WHAT TO DO:
Please answer these questions using the text on Entrañas (Insides).
(a) In which theater was the production performed?
(b) Who designed the stage set?
(c) Which part of the body's surface gets only a brief mention in the show?

SOURCE DOCUMENT:
Creators and Directors: Izaskun Fernández and Julián Sáenz-López
A journey into the human body, Izaskun Fernández and Julián Sáenz-López’s Entrañas (Insides) is part biology seminar, part theatrical musing on the complex physiology and emotional responses that shape who we are. Performed in the Barbican Pit Theatre as part of MimeLondon, Entrañas (Insides) takes the audience from the creation of atoms and cells over millions of years, to birth, illness, dreams and death, revelling in the wonder of our composition and the different kinds of love that feed through a life.
There is something of the nineteenth-century natural history enthusiast about this production with its detailed anatomical drawings and glass-boxed organs used to showcase the working skeleton, tissues and muscular structures that exist beneath the skin of the performers, and there is plenty of instructive insight into the way these are held against their bodies. On a structured stage set designed by El Patio Teatro, there are matching nooks for performers Fernández and Sáenz-López to deliver separate chapters as well as central space for larger demonstrations and the show’s key set pieces.
As the title suggests, Entrañas (Insides) is not interested in the physical surface at all and, despite a brief mention of skin, the show focuses entirely on the invisible interior of the body, finding considerable wonder in the enduring physical structures and the less tangible origins of nightmares and emotions that emanate from the brain. As well as a birth-to-death timespan, the piece is also punctuated by segments devoted to our chemical composition, water, bones, scars and the mechanical connections that motor it all, relayed as reams and reams of facts.

INFORMATION SUPPLIED:
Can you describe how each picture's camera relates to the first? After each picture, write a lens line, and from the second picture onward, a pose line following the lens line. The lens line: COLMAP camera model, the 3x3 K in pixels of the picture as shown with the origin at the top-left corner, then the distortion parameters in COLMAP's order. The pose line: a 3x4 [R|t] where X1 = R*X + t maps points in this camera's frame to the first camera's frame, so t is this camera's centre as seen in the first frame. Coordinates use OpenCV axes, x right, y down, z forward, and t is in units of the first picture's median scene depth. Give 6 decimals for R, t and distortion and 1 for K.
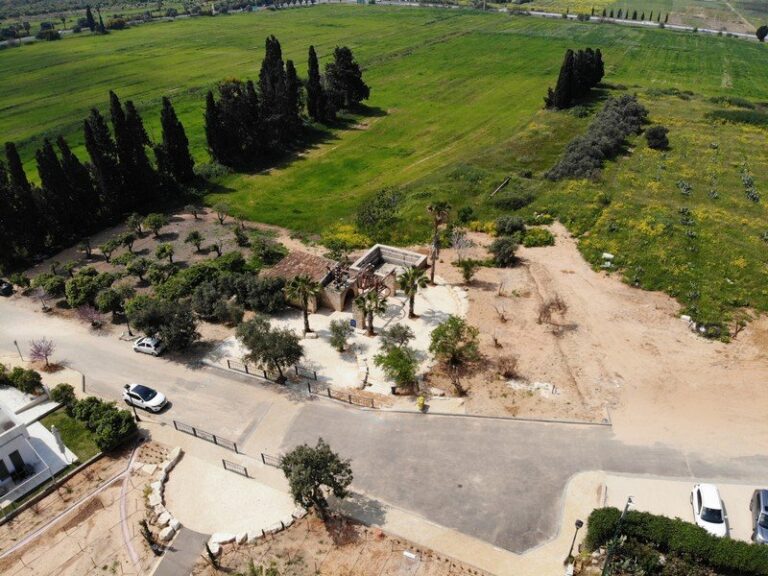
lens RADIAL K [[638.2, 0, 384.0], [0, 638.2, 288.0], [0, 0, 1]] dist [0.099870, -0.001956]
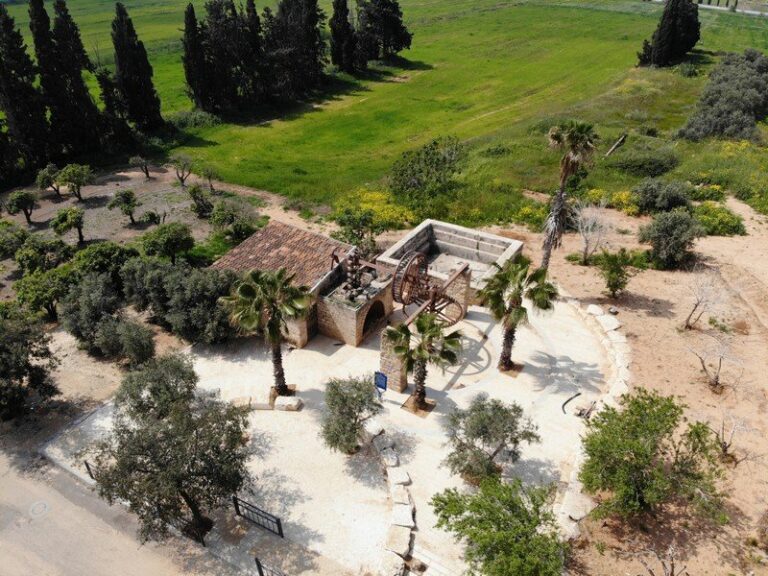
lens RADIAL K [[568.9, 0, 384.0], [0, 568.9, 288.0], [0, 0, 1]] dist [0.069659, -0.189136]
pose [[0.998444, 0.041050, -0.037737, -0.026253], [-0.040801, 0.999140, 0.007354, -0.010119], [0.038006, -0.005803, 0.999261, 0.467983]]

EXERCISE SOLUTION:
(a) The Barbican Pit Theatre
(b) El Patio Teatro
(c) Skin